• **Prompt**
Copy out, word for word, the full text of the article on Age UK's reaction to the £650m extra social care funding.

• **Document text**
"""

Age UK and RCN weigh in on the £650m extra funding into social care

Leading charity, Age UK, and the Royal College of Nursing (RCN) have commented on Monday’s Budget announcement by Philip Hammond.

Caroline Abrahams, charity director of Age UK and co-chair of the Care and Support Alliance, said: “Our dominant reaction to the Budget announcement is relief, but we are disappointed that the investment in social care wasn’t more and that at £650m (plus £45m for Disabled Facilities Grant), it is somewhere between a third and half of the amount the experts say is needed to fill existing gaps in services.

“Due to lack of funding, next year was shaping up to be truly perilous for the delivery of social care so it is very good news that this extra money has been found, but at £650m it won’t be enough to plug current gaps, let alone bring back the care homes and home care packages we’ve lost over the last decade or so – all at a time when demand has been rising. Unfortunately, despite this additional money the 1.4 million older people with some level of unmet need for care will have to continue to ‘make do’ and those older and disabled people who are lucky enough to be receiving a service are unlikely to see any improvement in 2019.

"""

• **Recorded data**
"""

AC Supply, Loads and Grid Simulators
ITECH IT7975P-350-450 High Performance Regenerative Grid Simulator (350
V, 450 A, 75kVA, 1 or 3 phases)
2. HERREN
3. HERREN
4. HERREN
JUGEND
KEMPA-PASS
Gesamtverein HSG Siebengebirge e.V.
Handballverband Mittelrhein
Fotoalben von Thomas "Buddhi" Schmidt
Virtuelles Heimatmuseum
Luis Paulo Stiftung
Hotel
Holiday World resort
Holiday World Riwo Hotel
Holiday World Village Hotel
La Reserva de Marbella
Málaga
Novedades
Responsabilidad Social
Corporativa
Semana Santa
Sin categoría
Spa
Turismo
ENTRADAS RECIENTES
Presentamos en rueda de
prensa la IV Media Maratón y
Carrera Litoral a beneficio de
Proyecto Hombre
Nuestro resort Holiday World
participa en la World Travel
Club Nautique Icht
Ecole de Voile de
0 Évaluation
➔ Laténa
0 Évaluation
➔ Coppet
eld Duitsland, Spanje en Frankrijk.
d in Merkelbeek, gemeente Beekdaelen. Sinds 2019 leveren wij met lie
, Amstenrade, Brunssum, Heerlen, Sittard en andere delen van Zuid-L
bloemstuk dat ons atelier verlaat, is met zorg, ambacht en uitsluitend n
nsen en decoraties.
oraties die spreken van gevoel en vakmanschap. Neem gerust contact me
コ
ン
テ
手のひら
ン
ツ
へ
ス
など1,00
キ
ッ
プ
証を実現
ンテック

"""

• **Solution for this task**
Age UK and RCN weigh in on the £650m extra funding into social care

Leading charity, Age UK, and the Royal College of Nursing (RCN) have commented on Monday’s Budget announcement by Philip Hammond.

Caroline Abrahams, charity director of Age UK and co-chair of the Care and Support Alliance, said: “Our dominant reaction to the Budget announcement is relief, but we are disappointed that the investment in social care wasn’t more and that at £650m (plus £45m for Disabled Facilities Grant), it is somewhere between a third and half of the amount the experts say is needed to fill existing gaps in services.

“Due to lack of funding, next year was shaping up to be truly perilous for the delivery of social care so it is very good news that this extra money has been found, but at £650m it won’t be enough to plug current gaps, let alone bring back the care homes and home care packages we’ve lost over the last decade or so – all at a time when demand has been rising. Unfortunately, despite this additional money the 1.4 million older people with some level of unmet need for care will have to continue to ‘make do’ and those older and disabled people who are lucky enough to be receiving a service are unlikely to see any improvement in 2019.